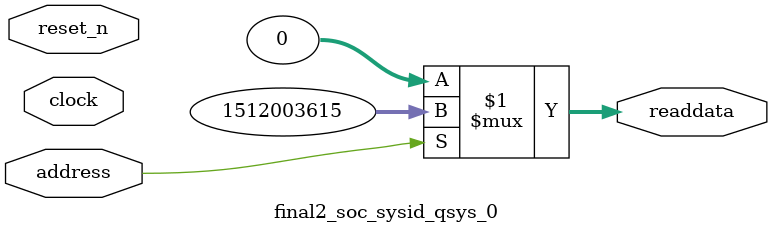
<source format=v>

`timescale 1ns / 1ps
// synthesis translate_on

// turn off superfluous verilog processor warnings 
// altera message_level Level1 
// altera message_off 10034 10035 10036 10037 10230 10240 10030 

module final2_soc_sysid_qsys_0 (
               // inputs:
                address,
                clock,
                reset_n,

               // outputs:
                readdata
             )
;

  output  [ 31: 0] readdata;
  input            address;
  input            clock;
  input            reset_n;

  wire    [ 31: 0] readdata;
  //control_slave, which is an e_avalon_slave
  assign readdata = address ? 1512003615 : 0;

endmodule




</source>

========================

■ WHAT THE TASK REQUIRES ■
Would you please copy every line from the listing above that contains the word "readdata"?

■ EXERCISE OUTPUT ■
                readdata
  output  [ 31: 0] readdata;
  wire    [ 31: 0] readdata;
  assign readdata = address ? 1512003615 : 0;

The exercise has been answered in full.